-- YOUR ASSIGNMENT --
Reproduce the entries below verbatim, leaving out the pictures.

-- PROVIDED MATERIAL --

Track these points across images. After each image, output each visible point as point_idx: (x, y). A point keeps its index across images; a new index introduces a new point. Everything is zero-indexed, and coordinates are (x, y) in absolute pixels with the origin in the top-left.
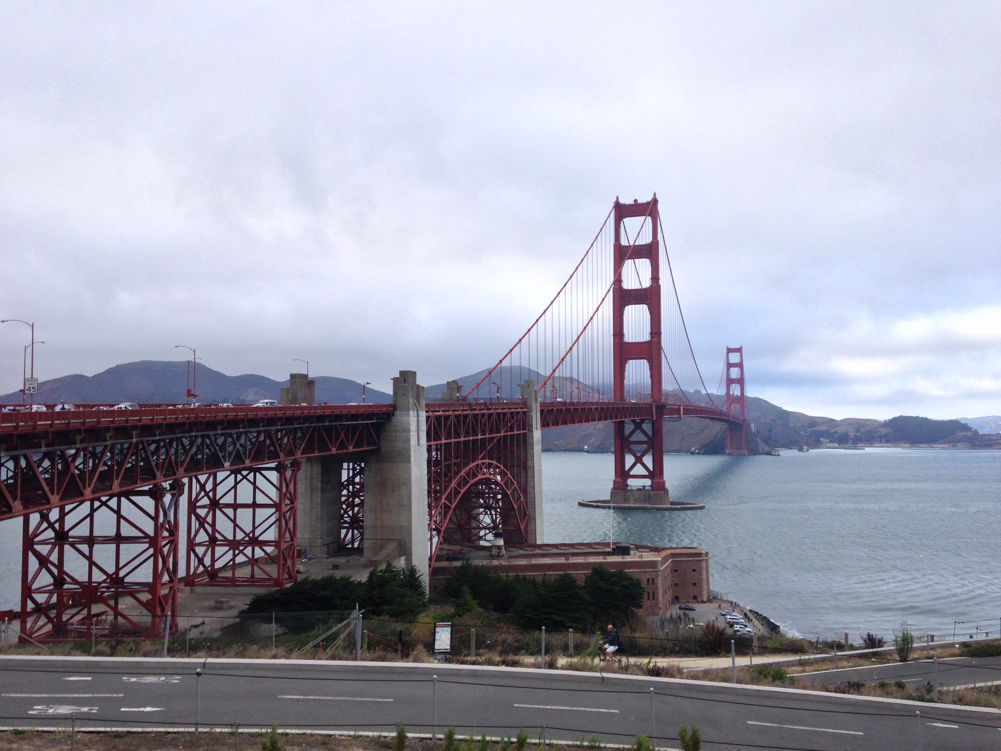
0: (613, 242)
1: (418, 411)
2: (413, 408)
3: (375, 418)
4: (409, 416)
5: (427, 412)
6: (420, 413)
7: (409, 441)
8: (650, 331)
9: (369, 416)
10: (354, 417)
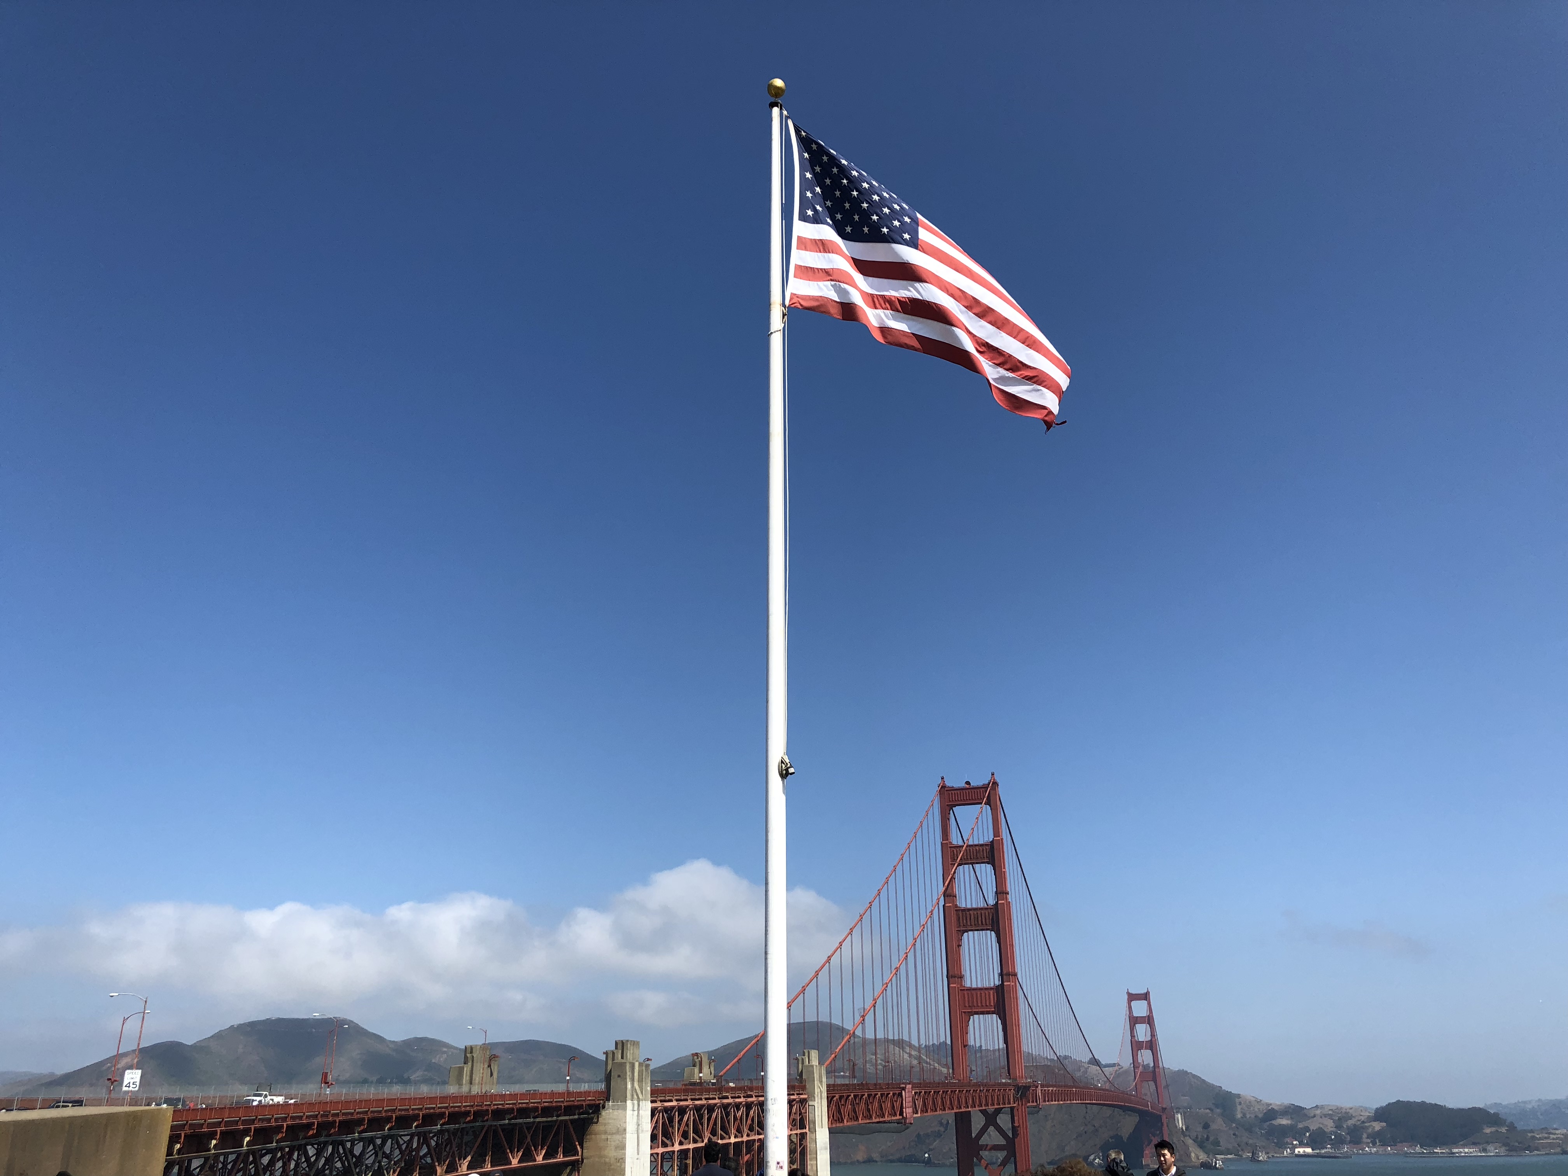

-- EXERCISE OUTPUT --
Track these points across images. After each image, output each visible point as point_idx: (x, y). A point keeps its index across images; a new index introduces a new point. Everything is zero-indexed, and coordinates are (x, y) in absolute pixels with the origin in the top-left.
0: (613, 242)
1: (418, 411)
2: (413, 408)
3: (375, 418)
4: (409, 416)
5: (427, 412)
6: (420, 413)
7: (409, 441)
8: (650, 331)
9: (369, 416)
10: (354, 417)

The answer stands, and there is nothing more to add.